● TO DO
Only lines with the string "crédits" are wanted. Pull them out of the data.

━━ DATA FOR PROCESSING ━━

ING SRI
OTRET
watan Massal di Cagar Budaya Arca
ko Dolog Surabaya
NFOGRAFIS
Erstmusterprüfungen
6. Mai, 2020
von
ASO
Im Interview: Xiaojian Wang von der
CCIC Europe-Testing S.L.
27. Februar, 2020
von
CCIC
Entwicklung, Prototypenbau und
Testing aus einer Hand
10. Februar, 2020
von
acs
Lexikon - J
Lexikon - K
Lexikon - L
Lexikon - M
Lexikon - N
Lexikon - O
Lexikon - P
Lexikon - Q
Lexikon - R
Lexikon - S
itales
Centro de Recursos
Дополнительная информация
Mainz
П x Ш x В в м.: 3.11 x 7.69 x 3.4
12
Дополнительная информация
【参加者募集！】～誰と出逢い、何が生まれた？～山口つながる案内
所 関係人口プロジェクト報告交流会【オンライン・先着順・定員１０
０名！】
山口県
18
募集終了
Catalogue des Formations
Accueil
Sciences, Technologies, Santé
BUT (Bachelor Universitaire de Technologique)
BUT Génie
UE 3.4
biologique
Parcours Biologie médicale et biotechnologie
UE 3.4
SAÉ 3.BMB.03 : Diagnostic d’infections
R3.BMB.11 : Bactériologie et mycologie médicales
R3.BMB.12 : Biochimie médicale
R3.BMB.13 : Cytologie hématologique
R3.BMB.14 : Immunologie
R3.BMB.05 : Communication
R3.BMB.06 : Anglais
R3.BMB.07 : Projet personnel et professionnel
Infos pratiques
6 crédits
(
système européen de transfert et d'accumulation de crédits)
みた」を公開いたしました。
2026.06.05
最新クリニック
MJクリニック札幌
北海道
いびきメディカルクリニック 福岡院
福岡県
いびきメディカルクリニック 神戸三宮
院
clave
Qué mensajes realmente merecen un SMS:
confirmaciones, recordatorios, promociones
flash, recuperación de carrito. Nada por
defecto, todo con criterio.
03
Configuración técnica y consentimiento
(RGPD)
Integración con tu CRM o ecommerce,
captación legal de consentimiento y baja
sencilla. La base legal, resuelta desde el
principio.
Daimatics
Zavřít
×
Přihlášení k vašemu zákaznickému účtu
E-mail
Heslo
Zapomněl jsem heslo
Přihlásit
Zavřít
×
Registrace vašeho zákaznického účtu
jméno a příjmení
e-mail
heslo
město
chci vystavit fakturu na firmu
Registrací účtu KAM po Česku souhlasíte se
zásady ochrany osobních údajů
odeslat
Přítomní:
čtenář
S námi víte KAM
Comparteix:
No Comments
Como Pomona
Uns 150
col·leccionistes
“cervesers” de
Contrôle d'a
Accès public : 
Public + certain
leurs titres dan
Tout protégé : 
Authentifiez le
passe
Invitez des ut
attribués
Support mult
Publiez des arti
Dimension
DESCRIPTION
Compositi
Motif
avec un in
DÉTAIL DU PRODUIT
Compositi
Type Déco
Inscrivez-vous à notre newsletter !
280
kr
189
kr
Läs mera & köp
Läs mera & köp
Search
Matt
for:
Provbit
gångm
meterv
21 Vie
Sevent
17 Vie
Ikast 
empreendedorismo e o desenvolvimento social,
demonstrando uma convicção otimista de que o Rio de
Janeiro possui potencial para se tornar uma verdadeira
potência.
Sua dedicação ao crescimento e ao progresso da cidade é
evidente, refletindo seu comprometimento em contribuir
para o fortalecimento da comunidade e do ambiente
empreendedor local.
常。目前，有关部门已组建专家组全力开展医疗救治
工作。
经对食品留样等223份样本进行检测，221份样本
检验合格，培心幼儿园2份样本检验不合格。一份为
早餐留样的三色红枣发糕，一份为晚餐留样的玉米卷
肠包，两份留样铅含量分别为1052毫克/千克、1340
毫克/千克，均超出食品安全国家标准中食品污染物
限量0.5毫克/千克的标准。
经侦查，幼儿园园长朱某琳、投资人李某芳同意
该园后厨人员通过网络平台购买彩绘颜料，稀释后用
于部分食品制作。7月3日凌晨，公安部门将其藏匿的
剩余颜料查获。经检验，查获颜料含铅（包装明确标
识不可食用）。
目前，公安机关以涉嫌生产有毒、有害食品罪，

━━━

● FINAL ANSWER
6 crédits
système européen de transfert et d'accumulation de crédits)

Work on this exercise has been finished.